Baby carriages strike me as the mode of conveyance that ought to rank first in terms of need for safety and deference. Our culture, though, is strangely oblivious to prioritizing the needs of mothers pushing baby carriages. For example, the 1990 Americans with Disabilities Act defined the disabled (e.g., the handful of people who need wheelchairs) as having a legal right to have constructed ramps and the like to get around staircases and curbs, which turned out to be very useful to the more numerous category of people pushing baby carriages (not to mention their babies).
But there is something weird about how our culture only did something for mothers pushing baby carriages as an unplanned-for byproduct of a different group, The Disabled, getting themselves defined as an Identity Politics group with special rights.
The greenway isn’t designed to handle all of them, and some people on the greenway feel intimidated by the faster e-bikes, said Graeme Birchall, president of the Downtown Boathouse on Pier 26 in Tribeca, which offers free public kayaking to 30,000 people every year.
“It’s driving some people off the bike path.
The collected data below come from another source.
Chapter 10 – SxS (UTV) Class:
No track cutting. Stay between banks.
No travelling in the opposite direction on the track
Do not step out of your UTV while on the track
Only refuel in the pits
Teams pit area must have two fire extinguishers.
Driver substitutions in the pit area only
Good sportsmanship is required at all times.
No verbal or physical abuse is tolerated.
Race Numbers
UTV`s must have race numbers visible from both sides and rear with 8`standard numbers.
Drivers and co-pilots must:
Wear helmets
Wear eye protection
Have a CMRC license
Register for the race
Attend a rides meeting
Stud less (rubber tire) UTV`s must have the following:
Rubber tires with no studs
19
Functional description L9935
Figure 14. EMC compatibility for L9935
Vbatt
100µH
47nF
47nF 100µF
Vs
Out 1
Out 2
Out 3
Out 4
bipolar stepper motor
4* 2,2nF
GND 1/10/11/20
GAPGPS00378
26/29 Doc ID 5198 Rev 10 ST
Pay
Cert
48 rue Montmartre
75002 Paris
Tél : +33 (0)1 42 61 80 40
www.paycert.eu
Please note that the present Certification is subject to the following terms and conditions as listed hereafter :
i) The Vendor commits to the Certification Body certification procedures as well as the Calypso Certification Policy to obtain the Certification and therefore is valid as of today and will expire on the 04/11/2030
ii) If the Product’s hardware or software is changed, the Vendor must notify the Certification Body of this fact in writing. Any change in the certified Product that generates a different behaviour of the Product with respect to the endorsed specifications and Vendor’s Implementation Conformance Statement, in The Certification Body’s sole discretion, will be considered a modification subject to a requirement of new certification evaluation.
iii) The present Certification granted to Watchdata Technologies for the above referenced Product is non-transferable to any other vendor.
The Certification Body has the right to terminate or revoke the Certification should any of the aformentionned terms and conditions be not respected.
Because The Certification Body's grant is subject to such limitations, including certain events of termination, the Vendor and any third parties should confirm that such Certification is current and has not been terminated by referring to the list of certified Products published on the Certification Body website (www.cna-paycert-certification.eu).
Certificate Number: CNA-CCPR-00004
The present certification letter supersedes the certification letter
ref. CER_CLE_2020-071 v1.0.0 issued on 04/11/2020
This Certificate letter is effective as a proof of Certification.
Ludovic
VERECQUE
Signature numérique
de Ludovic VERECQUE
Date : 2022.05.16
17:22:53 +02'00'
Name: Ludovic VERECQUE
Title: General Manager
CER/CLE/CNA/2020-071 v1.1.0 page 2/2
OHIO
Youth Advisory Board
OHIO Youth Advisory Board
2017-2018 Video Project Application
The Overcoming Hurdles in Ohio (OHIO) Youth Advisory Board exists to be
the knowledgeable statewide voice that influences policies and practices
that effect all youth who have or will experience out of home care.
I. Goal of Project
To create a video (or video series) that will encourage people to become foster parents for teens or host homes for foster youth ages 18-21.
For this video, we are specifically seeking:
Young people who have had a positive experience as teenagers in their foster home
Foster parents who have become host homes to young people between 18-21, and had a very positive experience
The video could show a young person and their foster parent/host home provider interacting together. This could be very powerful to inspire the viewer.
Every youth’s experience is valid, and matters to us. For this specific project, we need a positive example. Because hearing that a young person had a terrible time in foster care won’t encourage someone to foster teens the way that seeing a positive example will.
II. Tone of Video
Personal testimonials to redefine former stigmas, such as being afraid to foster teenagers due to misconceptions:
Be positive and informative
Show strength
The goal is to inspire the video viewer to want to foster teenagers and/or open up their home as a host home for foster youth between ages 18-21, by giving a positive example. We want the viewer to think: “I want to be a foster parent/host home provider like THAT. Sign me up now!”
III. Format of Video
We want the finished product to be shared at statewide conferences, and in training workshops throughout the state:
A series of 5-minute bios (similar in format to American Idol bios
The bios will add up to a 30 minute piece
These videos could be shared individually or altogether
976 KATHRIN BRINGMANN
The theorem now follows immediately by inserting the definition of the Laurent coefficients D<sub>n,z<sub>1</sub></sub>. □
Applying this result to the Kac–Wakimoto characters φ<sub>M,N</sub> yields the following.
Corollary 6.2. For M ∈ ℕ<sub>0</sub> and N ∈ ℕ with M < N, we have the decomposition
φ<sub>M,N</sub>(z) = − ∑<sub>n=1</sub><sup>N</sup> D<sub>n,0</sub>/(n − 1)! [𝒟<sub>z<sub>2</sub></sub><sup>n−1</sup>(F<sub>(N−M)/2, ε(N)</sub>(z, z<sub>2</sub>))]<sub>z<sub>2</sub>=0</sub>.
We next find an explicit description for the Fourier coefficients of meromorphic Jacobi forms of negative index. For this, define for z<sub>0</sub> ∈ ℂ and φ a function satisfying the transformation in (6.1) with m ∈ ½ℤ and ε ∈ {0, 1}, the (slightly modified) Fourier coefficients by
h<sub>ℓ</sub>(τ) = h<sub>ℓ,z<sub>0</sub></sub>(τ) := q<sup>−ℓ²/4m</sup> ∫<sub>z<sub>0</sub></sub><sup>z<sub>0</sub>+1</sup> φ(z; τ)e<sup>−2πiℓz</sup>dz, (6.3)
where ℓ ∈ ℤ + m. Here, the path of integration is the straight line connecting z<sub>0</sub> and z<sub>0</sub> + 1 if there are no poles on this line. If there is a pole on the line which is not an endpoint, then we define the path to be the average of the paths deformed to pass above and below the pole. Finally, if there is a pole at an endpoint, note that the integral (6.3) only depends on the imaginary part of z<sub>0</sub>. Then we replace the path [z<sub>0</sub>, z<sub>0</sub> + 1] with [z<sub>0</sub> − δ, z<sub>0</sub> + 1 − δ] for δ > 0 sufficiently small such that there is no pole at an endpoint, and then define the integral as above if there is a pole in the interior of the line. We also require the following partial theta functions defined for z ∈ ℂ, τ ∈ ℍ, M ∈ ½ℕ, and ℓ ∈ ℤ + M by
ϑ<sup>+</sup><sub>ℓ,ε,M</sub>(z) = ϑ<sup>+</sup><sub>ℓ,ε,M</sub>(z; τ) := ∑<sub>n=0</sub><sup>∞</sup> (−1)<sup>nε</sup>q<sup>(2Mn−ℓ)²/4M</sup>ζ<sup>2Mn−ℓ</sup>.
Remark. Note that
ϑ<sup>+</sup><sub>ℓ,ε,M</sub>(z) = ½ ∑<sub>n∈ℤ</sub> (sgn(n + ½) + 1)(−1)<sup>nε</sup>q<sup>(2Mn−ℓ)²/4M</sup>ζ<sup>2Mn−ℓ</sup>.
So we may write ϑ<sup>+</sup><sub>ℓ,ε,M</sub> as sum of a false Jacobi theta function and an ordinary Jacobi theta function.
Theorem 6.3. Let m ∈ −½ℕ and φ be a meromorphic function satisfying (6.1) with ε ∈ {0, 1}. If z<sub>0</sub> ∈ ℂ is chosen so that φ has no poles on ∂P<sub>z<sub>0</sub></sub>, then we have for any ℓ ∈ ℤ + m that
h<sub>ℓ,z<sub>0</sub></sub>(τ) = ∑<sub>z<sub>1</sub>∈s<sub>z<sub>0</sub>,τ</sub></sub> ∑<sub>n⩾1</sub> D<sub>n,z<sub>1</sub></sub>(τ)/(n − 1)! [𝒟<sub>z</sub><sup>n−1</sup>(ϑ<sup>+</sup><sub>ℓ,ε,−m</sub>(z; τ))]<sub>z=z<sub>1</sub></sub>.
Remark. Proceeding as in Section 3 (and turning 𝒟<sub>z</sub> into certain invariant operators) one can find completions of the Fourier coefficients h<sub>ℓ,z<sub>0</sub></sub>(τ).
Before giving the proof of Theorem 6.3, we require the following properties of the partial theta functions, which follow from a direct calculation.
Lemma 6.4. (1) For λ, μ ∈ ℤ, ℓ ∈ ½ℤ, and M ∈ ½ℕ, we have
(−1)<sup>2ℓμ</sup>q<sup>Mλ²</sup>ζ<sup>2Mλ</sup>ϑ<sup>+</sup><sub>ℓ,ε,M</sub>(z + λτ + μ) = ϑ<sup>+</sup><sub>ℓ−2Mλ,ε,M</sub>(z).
I get complaints from people with children, I get complaints from seniors, I have a lot of volunteers who are female, who just will not ride on the bike path,” he said.
The board responded by including language in its resolution about the “lack of enforcement to mitigate dangerous riding behavior” and calling for rumble strips that create vibrations at higher speeds, setting a speed limit, installing signage to direct traffic movement in a safe and orderly manner, and addressing other ways to enforce safe speeds and courteous behavior on the greenway.
So I’m not the only person who has noticed that cyclists and pedestrians aren’t necessarily natural allies forever and ever.
The politics of this in New York are kind of like Democratic Party orthodoxy: the Establishment is united in agreeing that cars / white males are the problem and must surrender much of their turf to the united non-cars / non-white males. But the non-cars / non-white males don’t all have the same interests either other than in taking from the cars / white males. Indeed, it turns out that the few bicyclists / elites tend to get more from taking from cars / white males than do the pedestrians / masses of Democratic Party voters.